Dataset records
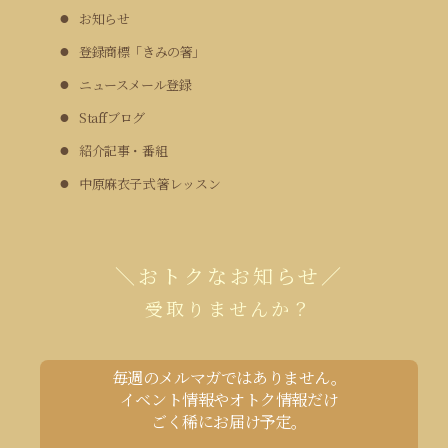
お知らせ
登録商標「きみの箸」
ニュースメール登録
Staffブログ
紹介記事・番組
中原麻衣子式 箸レッスン
＼おトクなお知らせ／
受取りませんか？
毎週のメルマガではありません。
イベント情報やオトク情報だけ
ごく稀にお届け予定。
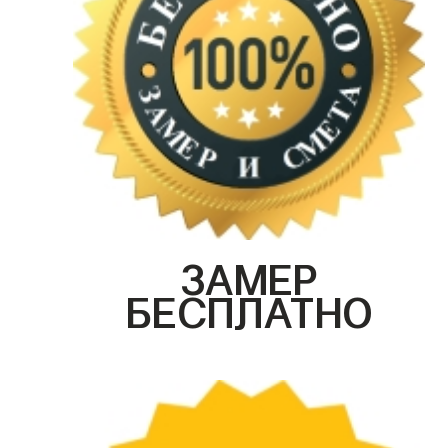
ЗАМЕР
БЕСПЛАТНО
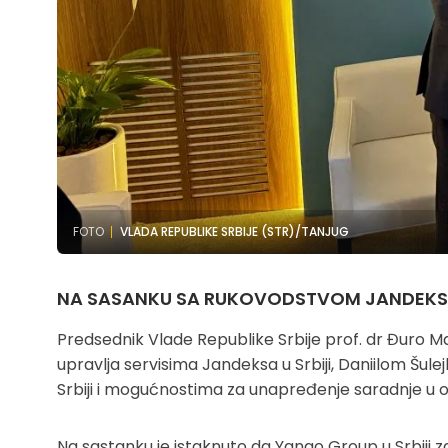
FOTO
VLADA REPUBLIKE SRBIJE (STR)/TANJUG
NA SASANKU SA RUKOVODSTVOM JANDEK
Predsednik Vlade Republike Srbije prof. dr Đuro 
upravlja servisima Jandeksa u Srbiji, Daniilom Šule
Srbiji i mogućnostima za unapređenje saradnje u ob
Na sastanku je istaknuto da Yango Group u Srbiji za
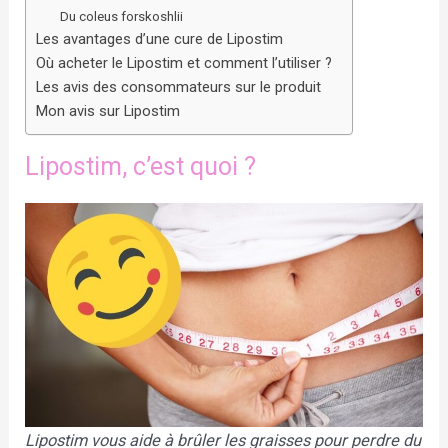
Du coleus forskoshlii
Les avantages d’une cure de Lipostim
Où acheter le Lipostim et comment l’utiliser ?
Les avis des consommateurs sur le produit
Mon avis sur Lipostim
Lipostim, c’est quoi ?
Lipostim vous aide à brûler les graisses pour perdre du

▶ ACTIVITY
When a line above contains the string "Lipostim", copy that line.

▶ YOUR RESPONSE
Les avantages d’une cure de Lipostim
Où acheter le Lipostim et comment l’utiliser ?
Mon avis sur Lipostim
Lipostim, c’est quoi ?
Lipostim vous aide à brûler les graisses pour perdre du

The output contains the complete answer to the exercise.